= DIRECTIONS FOR THIS TASK =
Nothing but the text should be carried over: reproduce all the data exactly and leave out every image.

= DATA SUPPLIED =
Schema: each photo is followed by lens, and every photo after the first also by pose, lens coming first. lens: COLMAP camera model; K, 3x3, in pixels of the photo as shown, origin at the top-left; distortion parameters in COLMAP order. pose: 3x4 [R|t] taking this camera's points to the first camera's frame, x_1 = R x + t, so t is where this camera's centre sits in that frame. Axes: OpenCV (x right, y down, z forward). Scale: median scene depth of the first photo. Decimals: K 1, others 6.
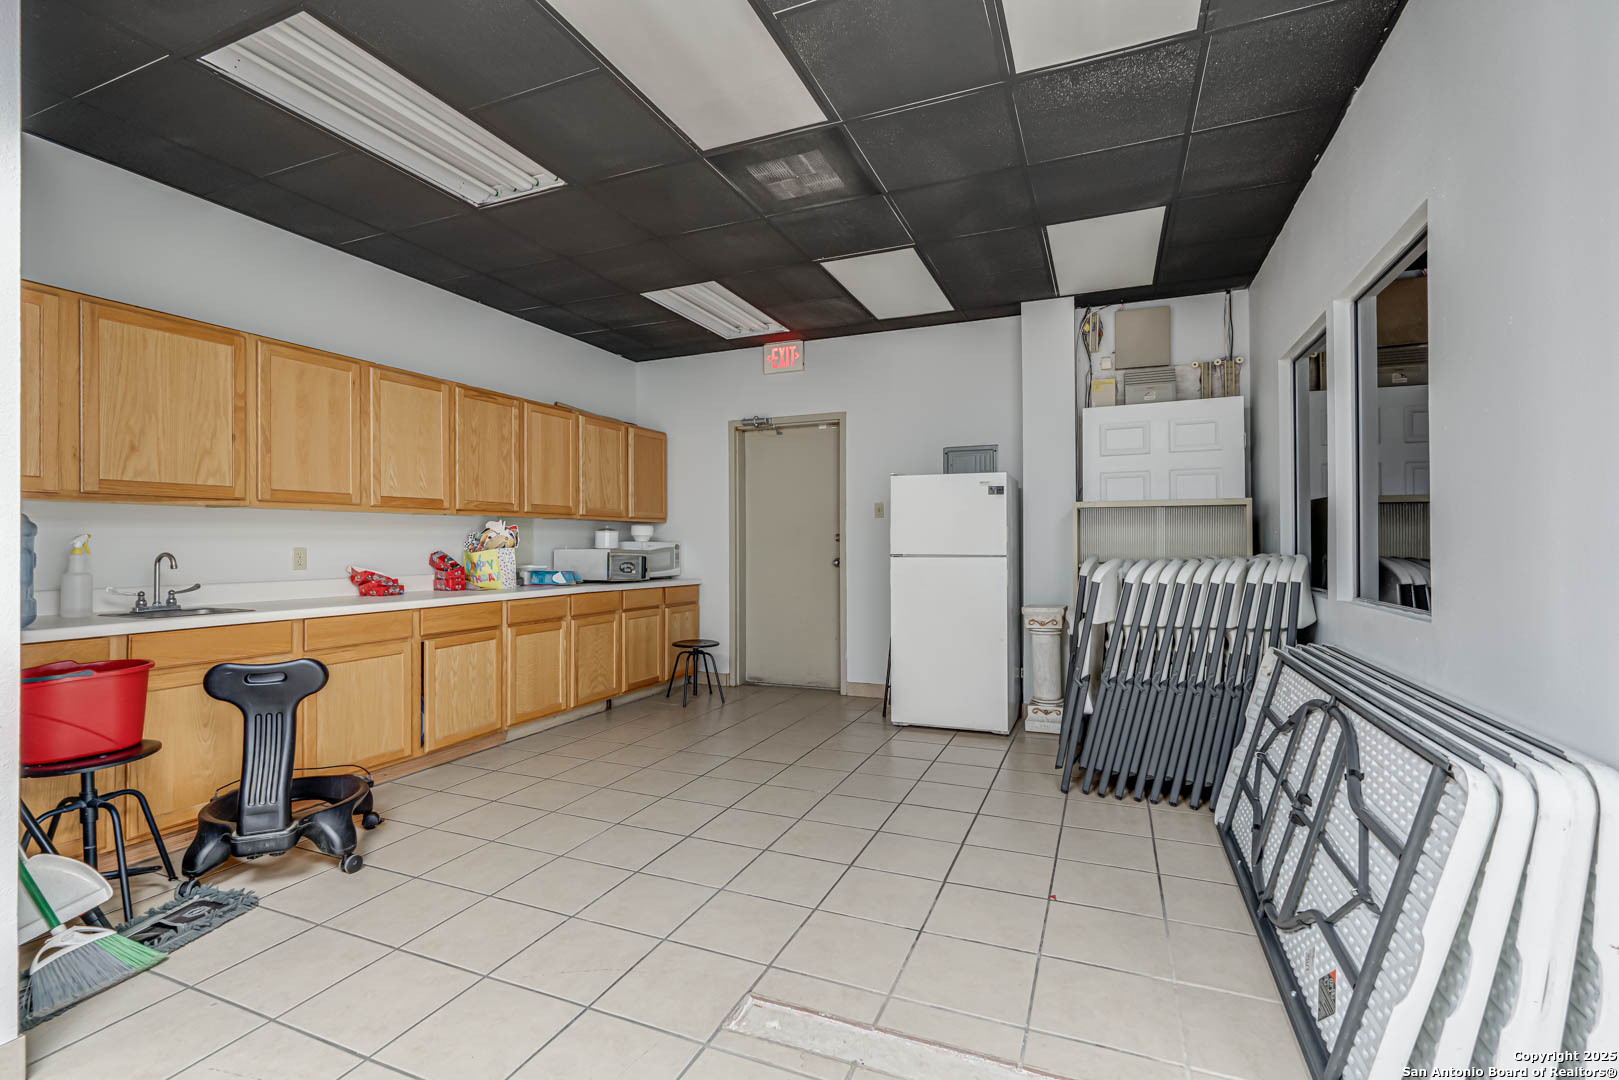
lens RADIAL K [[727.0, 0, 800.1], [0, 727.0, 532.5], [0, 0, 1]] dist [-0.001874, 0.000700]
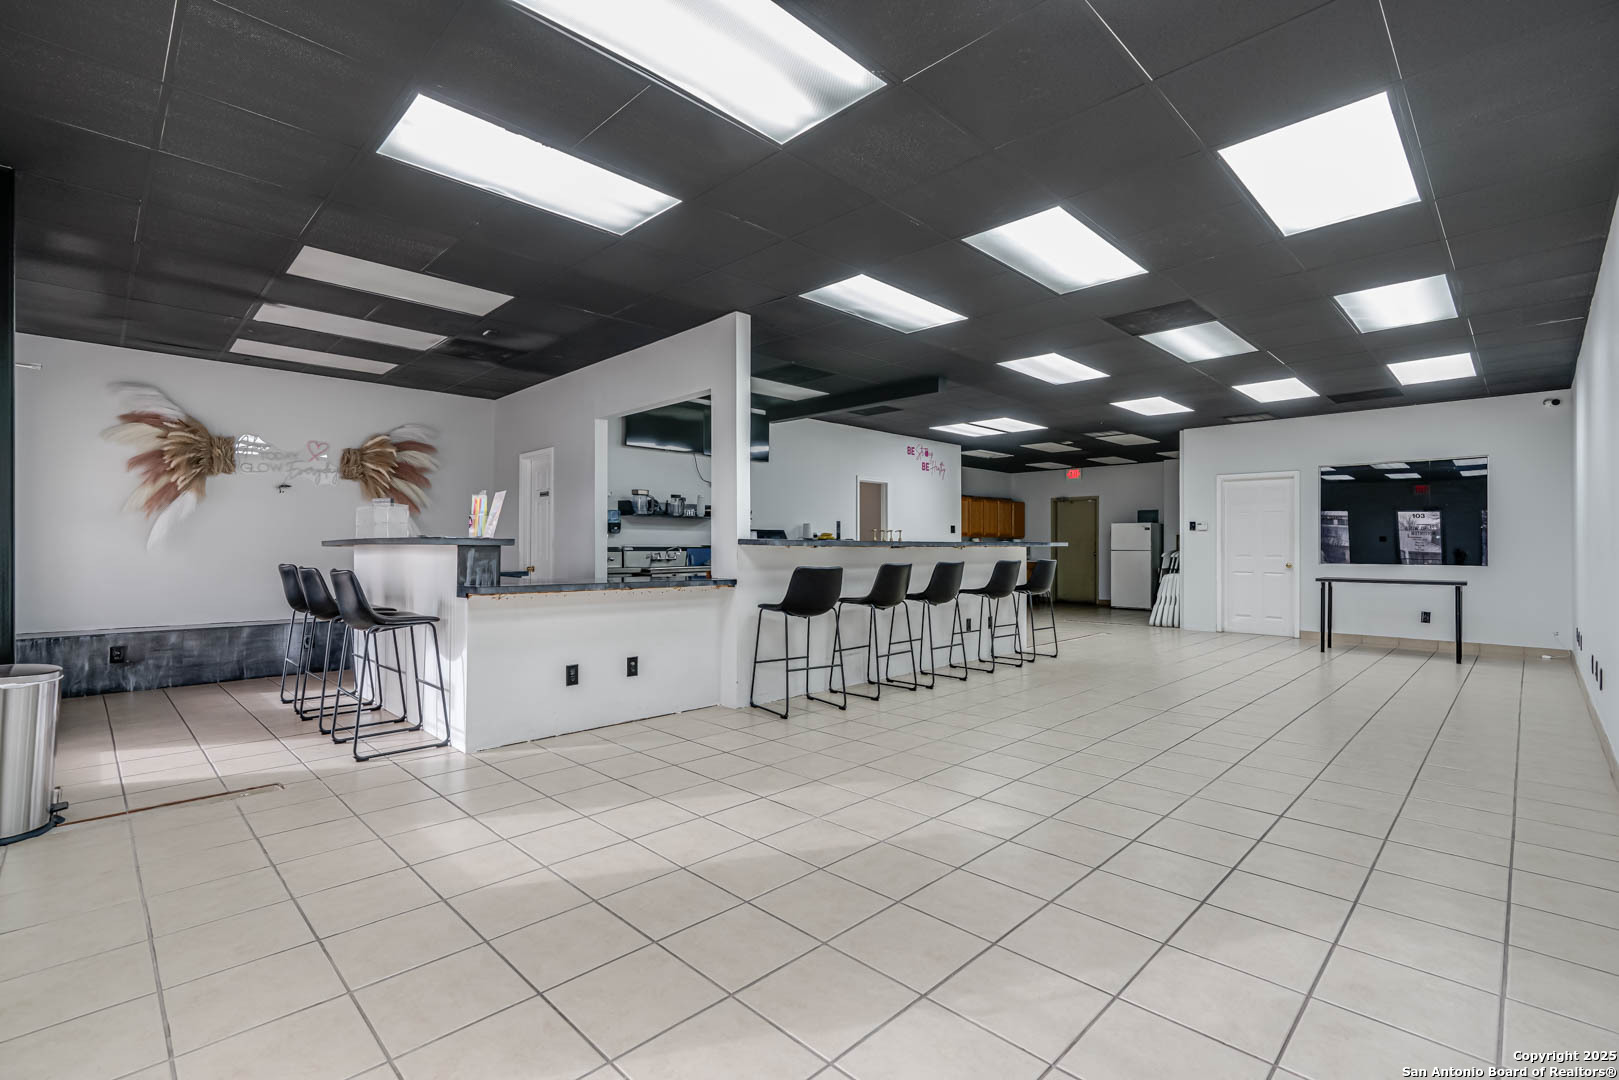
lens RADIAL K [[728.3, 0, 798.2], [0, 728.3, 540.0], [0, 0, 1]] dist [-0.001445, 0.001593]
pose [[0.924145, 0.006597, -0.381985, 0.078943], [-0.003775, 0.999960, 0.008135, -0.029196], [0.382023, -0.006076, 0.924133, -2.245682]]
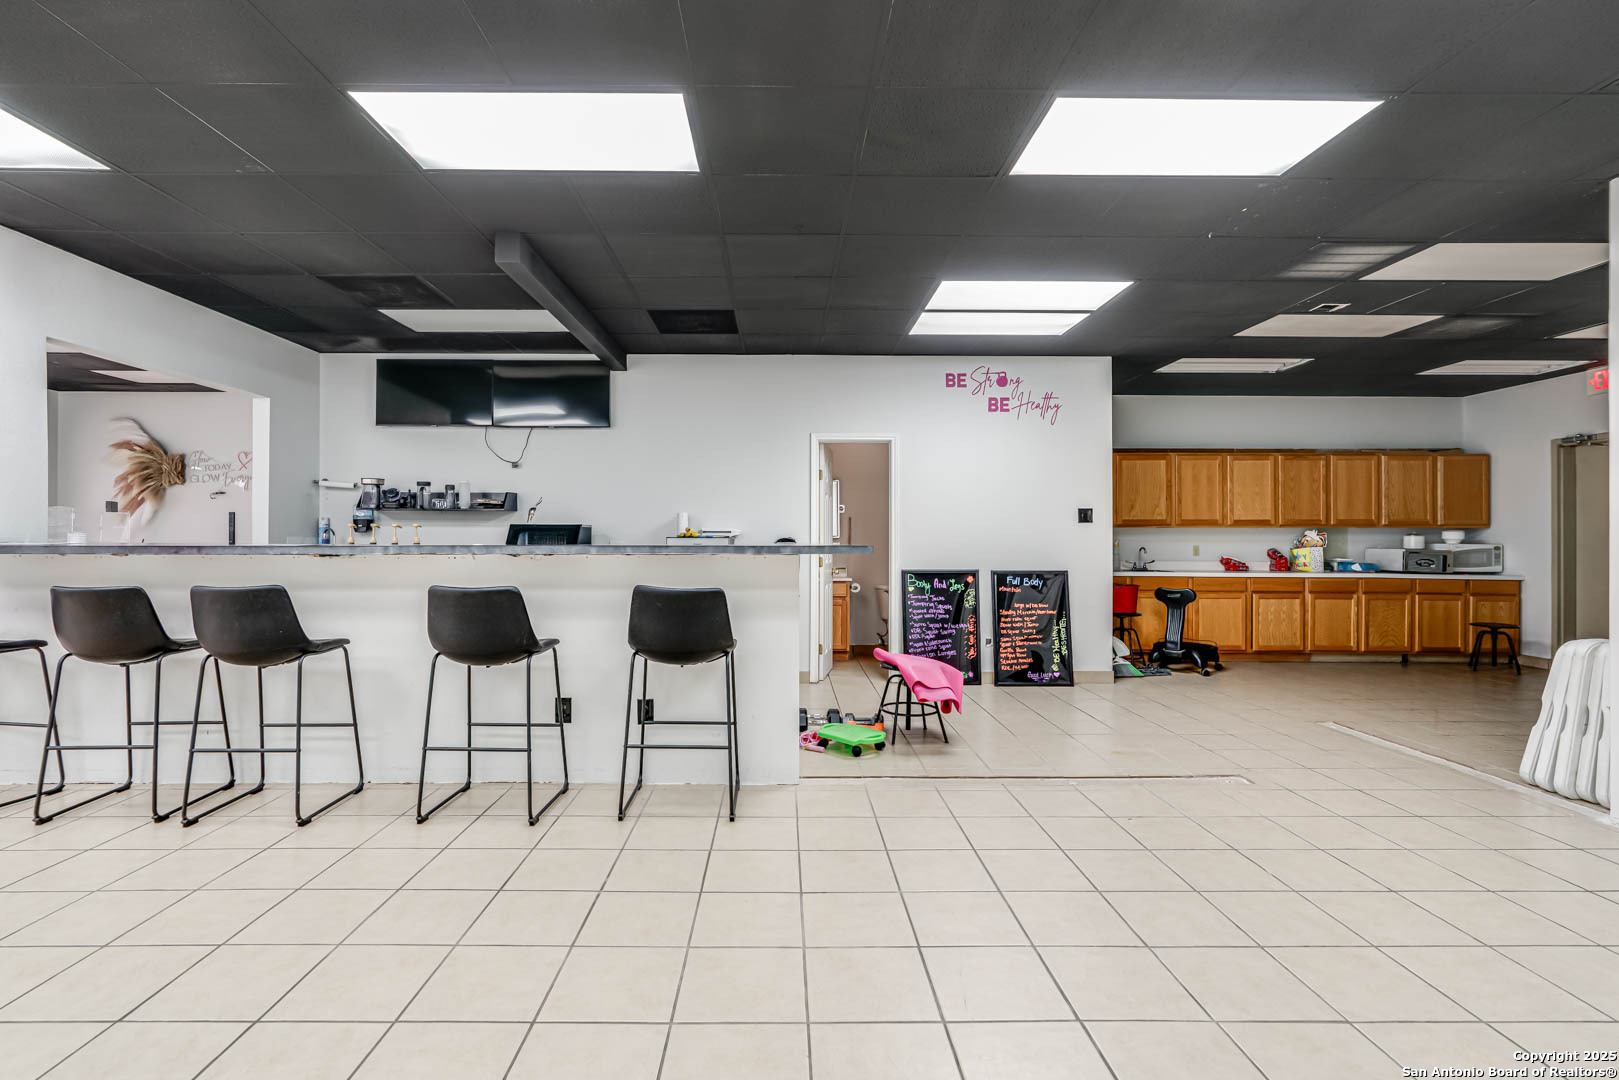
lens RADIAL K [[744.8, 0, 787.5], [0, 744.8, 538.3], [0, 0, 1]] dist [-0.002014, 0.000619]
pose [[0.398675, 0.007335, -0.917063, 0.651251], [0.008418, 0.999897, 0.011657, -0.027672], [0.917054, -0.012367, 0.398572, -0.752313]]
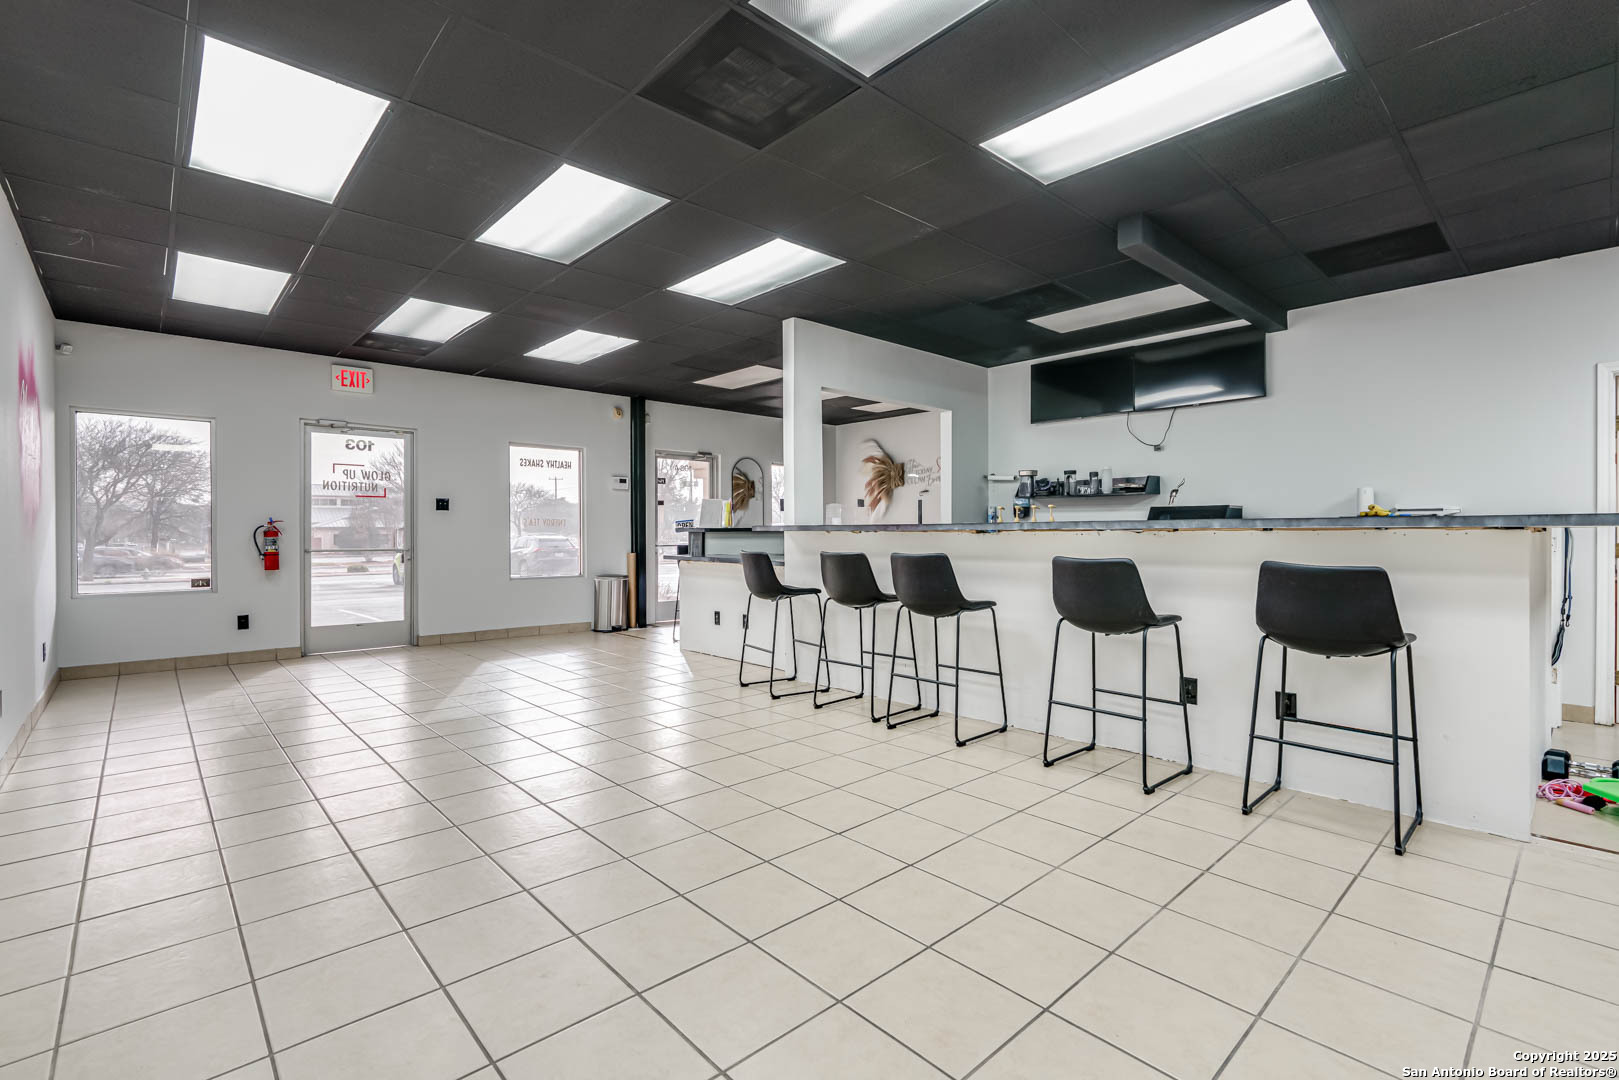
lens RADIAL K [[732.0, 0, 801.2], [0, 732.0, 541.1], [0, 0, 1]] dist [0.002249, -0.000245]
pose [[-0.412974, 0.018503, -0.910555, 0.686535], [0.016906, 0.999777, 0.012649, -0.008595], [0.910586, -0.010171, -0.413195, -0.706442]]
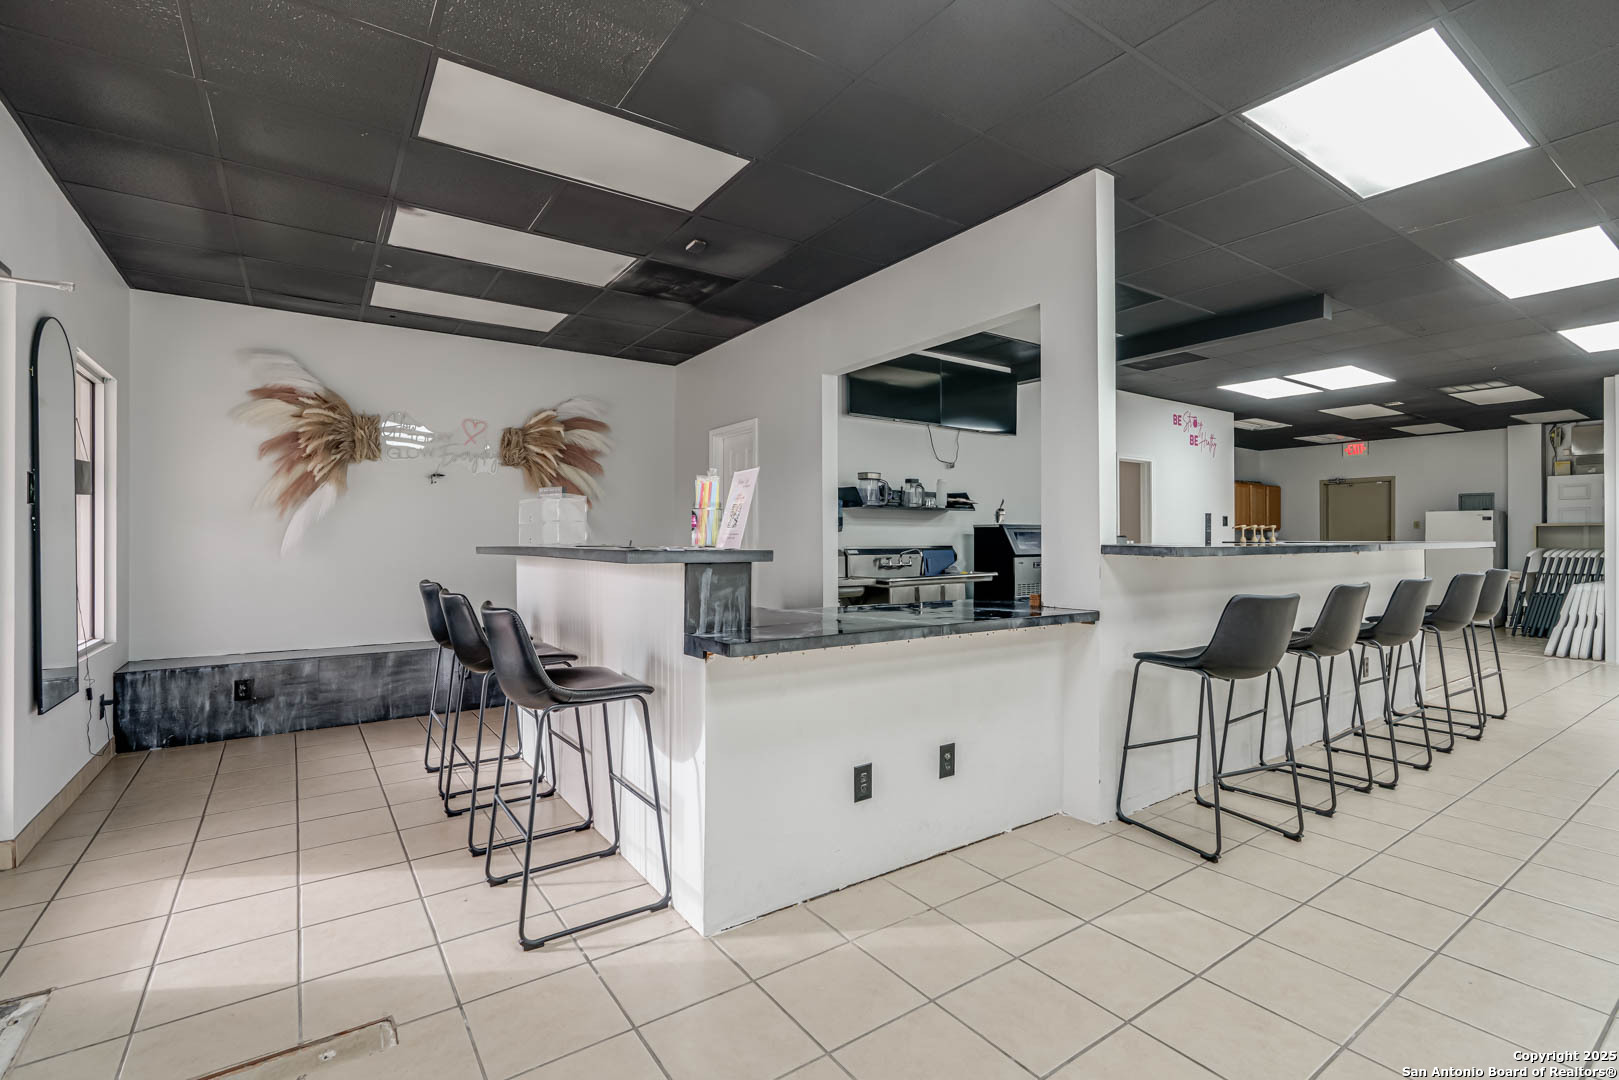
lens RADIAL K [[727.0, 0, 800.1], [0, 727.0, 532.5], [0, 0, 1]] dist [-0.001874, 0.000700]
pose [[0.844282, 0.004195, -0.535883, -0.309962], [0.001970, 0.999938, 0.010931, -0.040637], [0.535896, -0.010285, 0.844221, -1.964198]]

= ANSWER =
Schema: each photo is followed by lens, and every photo after the first also by pose, lens coming first. lens: COLMAP camera model; K, 3x3, in pixels of the photo as shown, origin at the top-left; distortion parameters in COLMAP order. pose: 3x4 [R|t] taking this camera's points to the first camera's frame, x_1 = R x + t, so t is where this camera's centre sits in that frame. Axes: OpenCV (x right, y down, z forward). Scale: median scene depth of the first photo. Decimals: K 1, others 6.
lens RADIAL K [[727.0, 0, 800.1], [0, 727.0, 532.5], [0, 0, 1]] dist [-0.001874, 0.000700]
lens RADIAL K [[728.3, 0, 798.2], [0, 728.3, 540.0], [0, 0, 1]] dist [-0.001445, 0.001593]
pose [[0.924145, 0.006597, -0.381985, 0.078943], [-0.003775, 0.999960, 0.008135, -0.029196], [0.382023, -0.006076, 0.924133, -2.245682]]
lens RADIAL K [[744.8, 0, 787.5], [0, 744.8, 538.3], [0, 0, 1]] dist [-0.002014, 0.000619]
pose [[0.398675, 0.007335, -0.917063, 0.651251], [0.008418, 0.999897, 0.011657, -0.027672], [0.917054, -0.012367, 0.398572, -0.752313]]
lens RADIAL K [[732.0, 0, 801.2], [0, 732.0, 541.1], [0, 0, 1]] dist [0.002249, -0.000245]
pose [[-0.412974, 0.018503, -0.910555, 0.686535], [0.016906, 0.999777, 0.012649, -0.008595], [0.910586, -0.010171, -0.413195, -0.706442]]
lens RADIAL K [[727.0, 0, 800.1], [0, 727.0, 532.5], [0, 0, 1]] dist [-0.001874, 0.000700]
pose [[0.844282, 0.004195, -0.535883, -0.309962], [0.001970, 0.999938, 0.010931, -0.040637], [0.535896, -0.010285, 0.844221, -1.964198]]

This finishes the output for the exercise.